In secure deployment however, the second process does not authenticate to zookeeper properly and fails to delete the znode:
2015-06-11 11:05:06,238 WARN [main-SendThread(ip-172-31-32-230.ec2.internal:2181)] client.ZooKeeperSaslClient: Could not login: the client is being asked for a password, but the Zookeeper client code does not currently support obtaining a password from the user.
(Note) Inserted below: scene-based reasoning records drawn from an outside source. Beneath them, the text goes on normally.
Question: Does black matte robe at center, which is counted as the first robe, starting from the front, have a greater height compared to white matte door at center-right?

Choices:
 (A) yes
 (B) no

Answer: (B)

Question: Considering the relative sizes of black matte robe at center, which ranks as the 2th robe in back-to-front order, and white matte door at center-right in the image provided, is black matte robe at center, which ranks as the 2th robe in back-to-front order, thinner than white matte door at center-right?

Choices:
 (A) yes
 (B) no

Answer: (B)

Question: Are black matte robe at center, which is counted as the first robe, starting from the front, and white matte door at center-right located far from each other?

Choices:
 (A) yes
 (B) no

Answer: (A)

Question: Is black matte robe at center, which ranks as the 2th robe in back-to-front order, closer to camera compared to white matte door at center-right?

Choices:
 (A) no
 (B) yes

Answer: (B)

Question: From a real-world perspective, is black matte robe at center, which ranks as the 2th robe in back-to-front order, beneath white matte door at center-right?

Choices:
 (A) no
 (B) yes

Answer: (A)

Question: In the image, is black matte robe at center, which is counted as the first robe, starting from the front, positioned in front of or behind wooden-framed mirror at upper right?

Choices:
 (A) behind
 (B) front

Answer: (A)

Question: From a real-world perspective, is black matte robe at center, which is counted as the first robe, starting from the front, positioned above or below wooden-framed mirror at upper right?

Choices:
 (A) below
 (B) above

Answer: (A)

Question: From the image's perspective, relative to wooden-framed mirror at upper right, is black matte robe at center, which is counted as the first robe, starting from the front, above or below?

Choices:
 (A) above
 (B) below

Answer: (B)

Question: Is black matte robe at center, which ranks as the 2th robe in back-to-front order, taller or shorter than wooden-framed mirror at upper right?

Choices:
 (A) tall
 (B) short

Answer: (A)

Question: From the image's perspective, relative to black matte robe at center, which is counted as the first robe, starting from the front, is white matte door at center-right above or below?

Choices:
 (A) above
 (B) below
Make sure that the client is configured to use a ticket cache (using the JAAS config 2015-06-11 11:05:06,248 WARN [main-SendThread(ip-172-31-32-230.ec2.internal:2181)] zookeeper.ClientCnxn: SASL configuration failed: javax.security.auth.login.LoginException: No password provided Will continue connection to Zookeeper server without SASL authentication, if Zookeeper server allows it. 2015-06-11 11:05:06,251 INFO [main-SendThread(ip-172-31-32-230.ec2.internal:2181)] zookeeper.ClientCnxn: Opening socket connection to server ip-172-31-32-230.ec2.internal/172.31.32.230:2181 2015-06-11 11:05:06,263 INFO [main-SendThread(ip-172-31-32-230.ec2.internal:2181)] zookeeper.ClientCnxn: Socket connection established to ip-172-31-32-230.ec2.internal/172.31.32.230:2181, initiating session 2015-06-11 11:05:06,294 INFO [main-SendThread(ip-172-31-32-230.ec2.internal:2181)] zookeeper.ClientCnxn: Session establishment complete on server ip-172-31-32-230.ec2.internal/172.31.32.230:2181, sessionid = 0x14de1dd0f3200cf, negotiated timeout = 40000 2015-06-11 11:05:06,664 WARN [main] util.HeapMemorySizeUtil: hbase.regionserver.global.memstore.upperLimit is deprecated by hbase.regionserver.global.memstore.size 2015-06-11 11:05:09,070 WARN [main] zookeeper.ZooKeeperNodeTracker: Can't get or delete the master znode org.apache.zookeeper.KeeperException$NoAuthException: KeeperErrorCode = NoAuth for /hbase-secure/master at org.apache.zookeeper.KeeperException.create(KeeperException.java:113) at org.apache.zookeeper.KeeperException.create(KeeperException.java:51) at org.apache.zookeeper.ZooKeeper.delete(ZooKeeper.java:873) at org.apache.hadoop.hbase.zookeeper.RecoverableZooKeeper.delete(RecoverableZooKeeper.java:179) at org.apache.hadoop.hbase.zookeeper.ZKUtil.deleteNode(ZKUtil.java:1345) at org.apache.hadoop.hbase.zookeeper.MasterAddressTracker.deleteIfEquals(MasterAddressTracker.java:270) at org.apache.hadoop.hbase.ZNodeClearer.clear(ZNodeClearer.java:149)
This is due to REGIONSERVER_OPTS / HBASE_MASTER_OPTS not being passed for invoking the zkcli command.
Thanks to Enis who spotted the issue.